CB由来CD34⁺細胞（新鮮または凍結）をStemSpan™ NK Cell Generation Kitで28日間培養しました。培養した細胞を回収し、フローサイトメトリーにより（A, B）CD56および（A）NKp46の発現を解析しました。死細胞は光散乱プロファイルおよび生細胞染色により除外しました。（B）28日目の生存CD56⁺NK細胞の平均頻度は77％で、CB由来CD34⁺ 細胞1個あたり約9,000のCD56⁺細胞が産生されました。95％の信頼区間（n = 45：新鮮と凍結サンプルそれぞれ23個と22個）の平均を示しています。BM由来CD34⁺細胞も同キットでNK細胞に分化させました。BMからのNK細胞の収量は一般にCBより低く、CD34⁺ 細胞1個あたり平均で約75個でした（n = 3、データ非表示）。

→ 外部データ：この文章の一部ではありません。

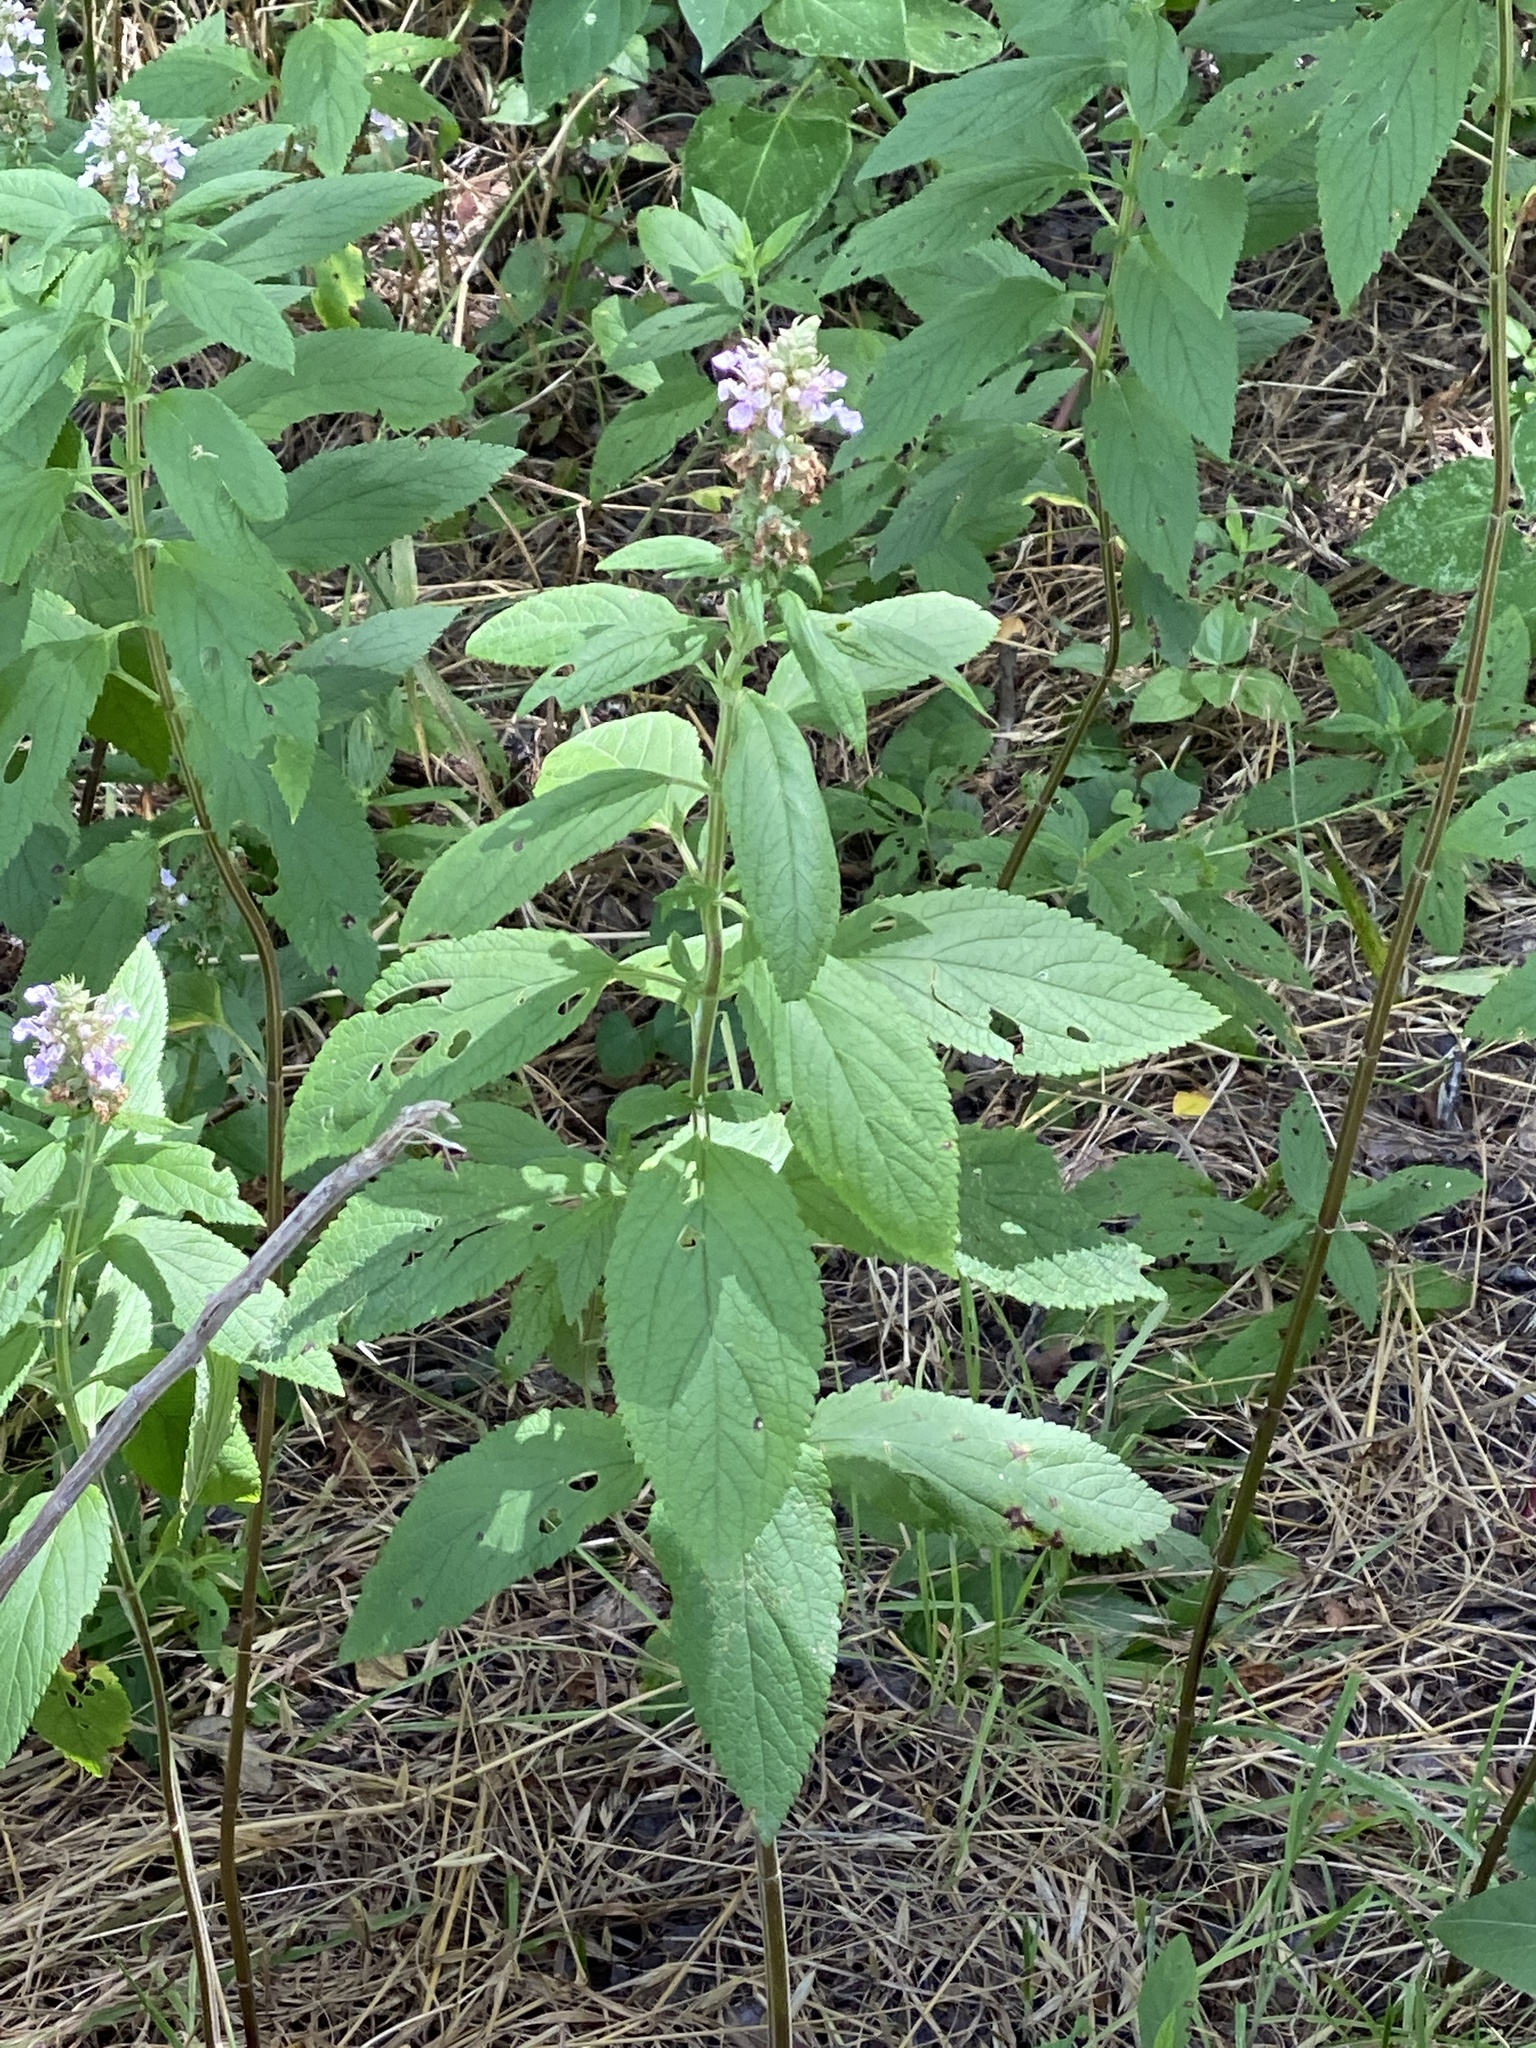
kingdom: Plantae
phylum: Tracheophyta
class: Magnoliopsida
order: Lamiales
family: Lamiaceae
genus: Teucrium
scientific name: Teucrium canadense
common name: American germander
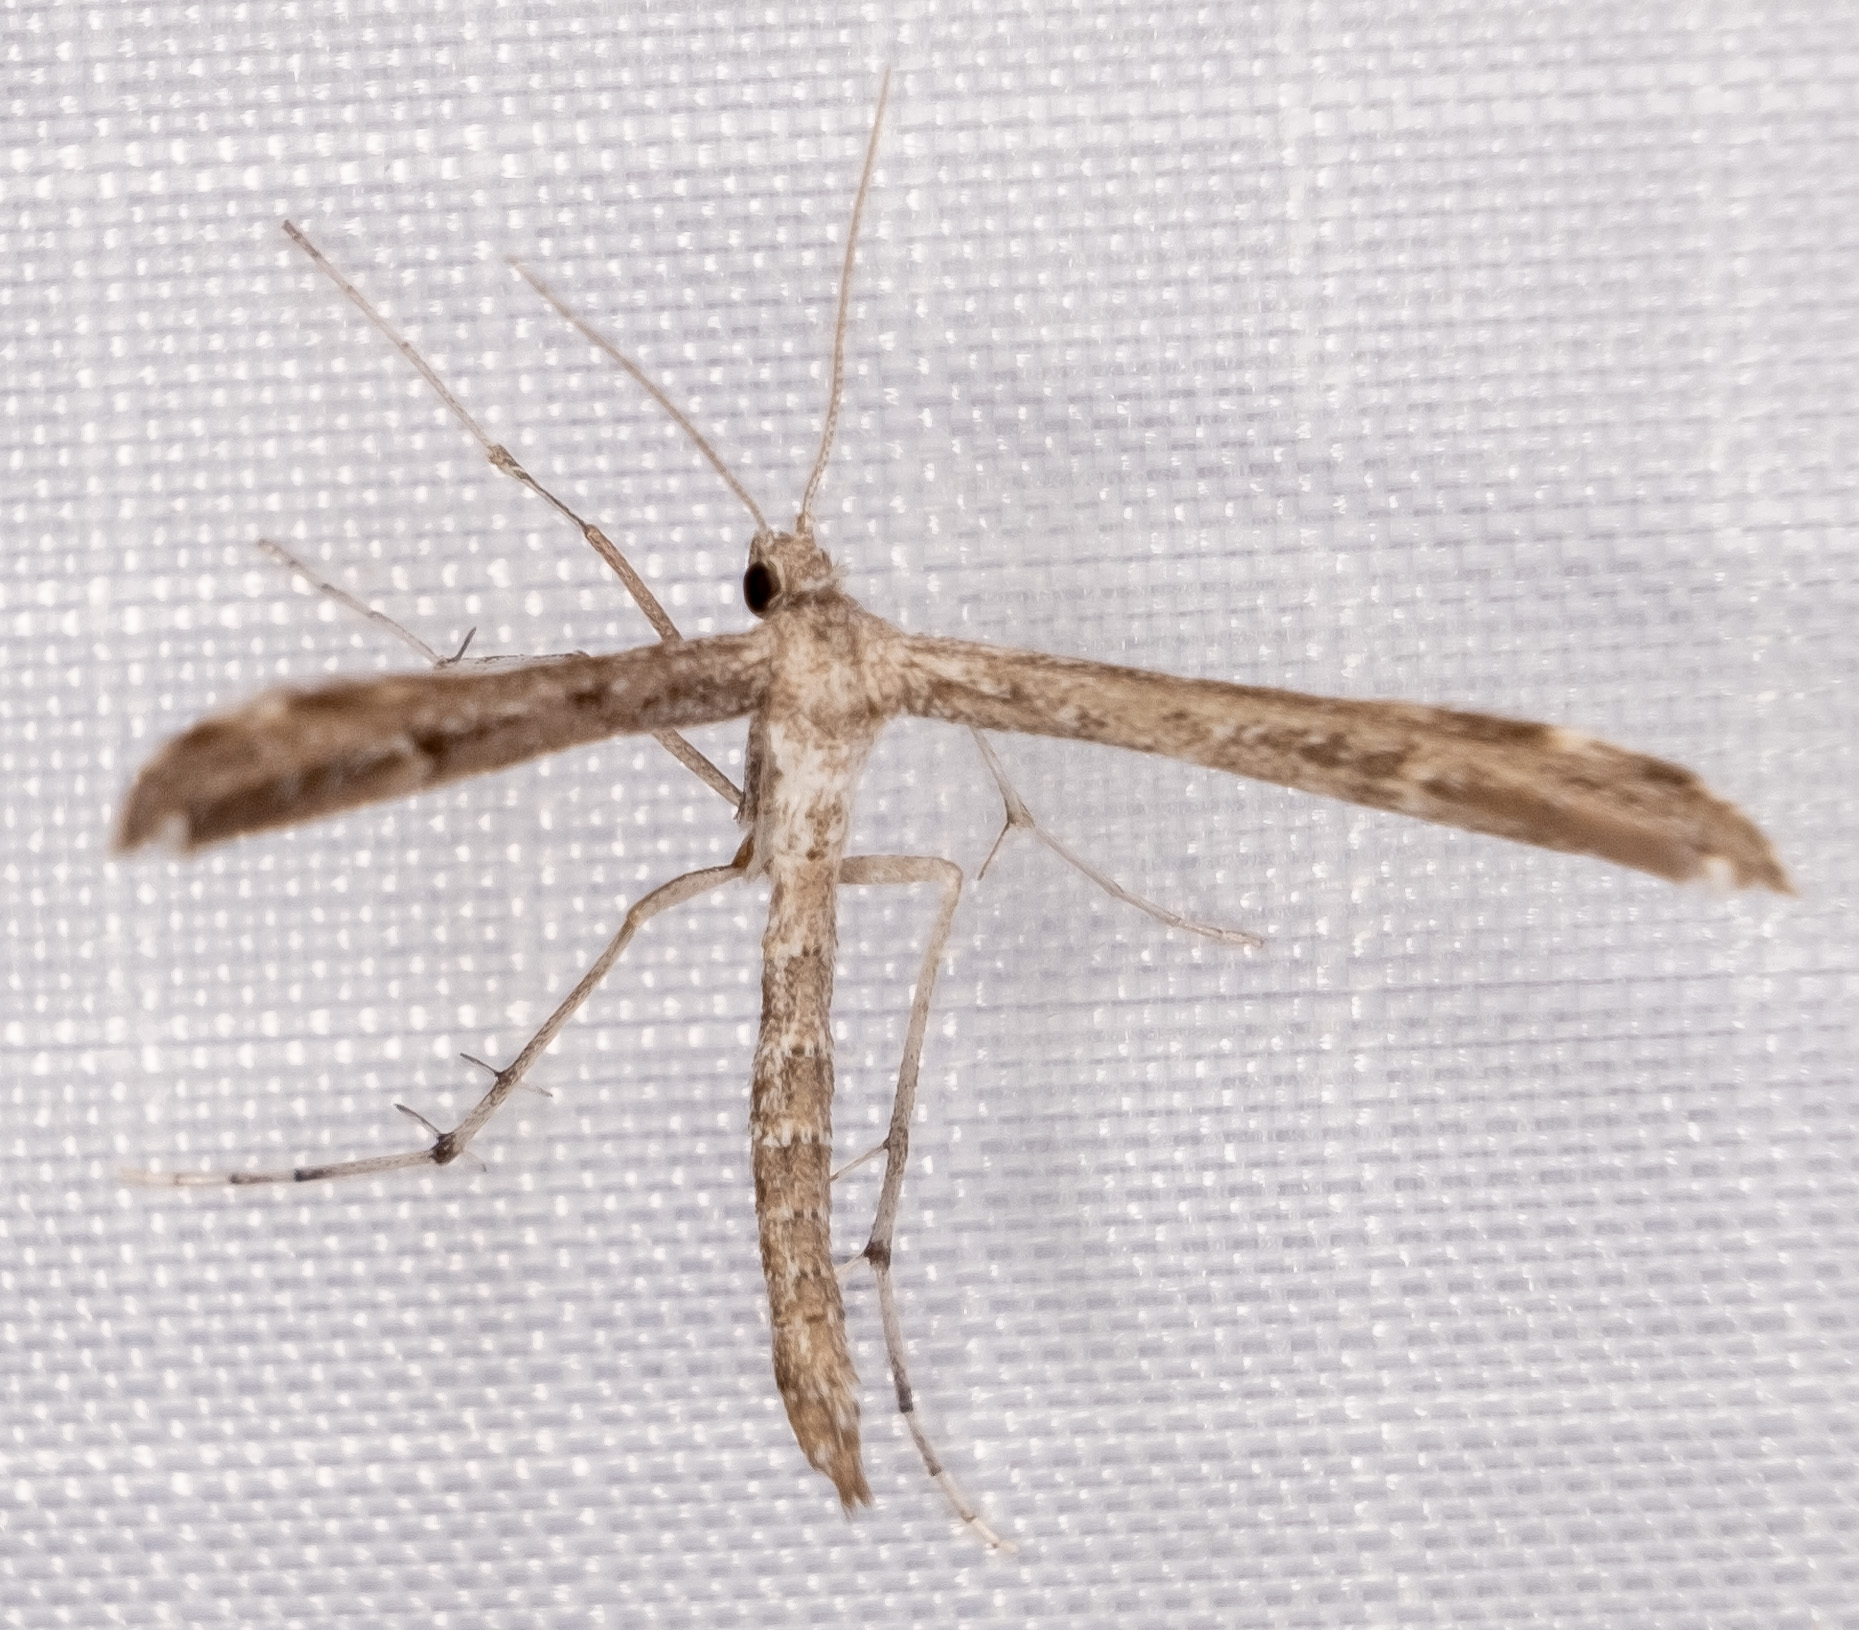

CB由来CD34⁺細胞からNK細胞を図1のプロトコルにしたがい作製しました。培養28日目に細胞を回収してCD56を染色し、生存するCD56⁺細胞を計測しました。K562細胞を8 μMカルセインAMとともに37℃で1時間インキュベートし2回洗浄しました。次に、CD56⁺NK細胞をエフェクター：ターゲット比5：1でカルセインAM標識K562ターゲット細胞10,000個と合わせ、U底96ウェルプレートで37℃、4時間共培養しました。EasySep™で分離した成人末梢血（PB）由来NK細胞および単球を、それぞれ陽性および陰性コントロールとして使用しました。PB NK細胞はNK Cell Differentiation SupplementとSFEM IIとともに、PB単球はSFEM IIのみでそれぞれ一晩培養しました。自然放出を検出するため、カルセインAM標識K562ターゲット細胞のみを含むコントロールウェルを設定しました。標識K562細胞を1％ Triton™ X-100で処理して最大放出を測定しました。インキュベーション後、プレートを500 x gで5分間遠心分離し、100 μLの上清を黒色プレートに移し、SpectraMax®マイクロプレートリーダー（励起485 nm /発光530 nm）で解析しました。結果は% specific lysisとして表しました。：[（試験放出 - 自然放出）x 100] /（最大放出 - 自然放出）。
CB CD34⁺由来NK細胞はPB NK細胞と比較して、K562ターゲット細胞に対して同様の殺傷活性を示します。平均値±SD（CB CD34⁺ 由来NK細胞：n = 18、PB NK細胞および単球：n = 7）を示しています。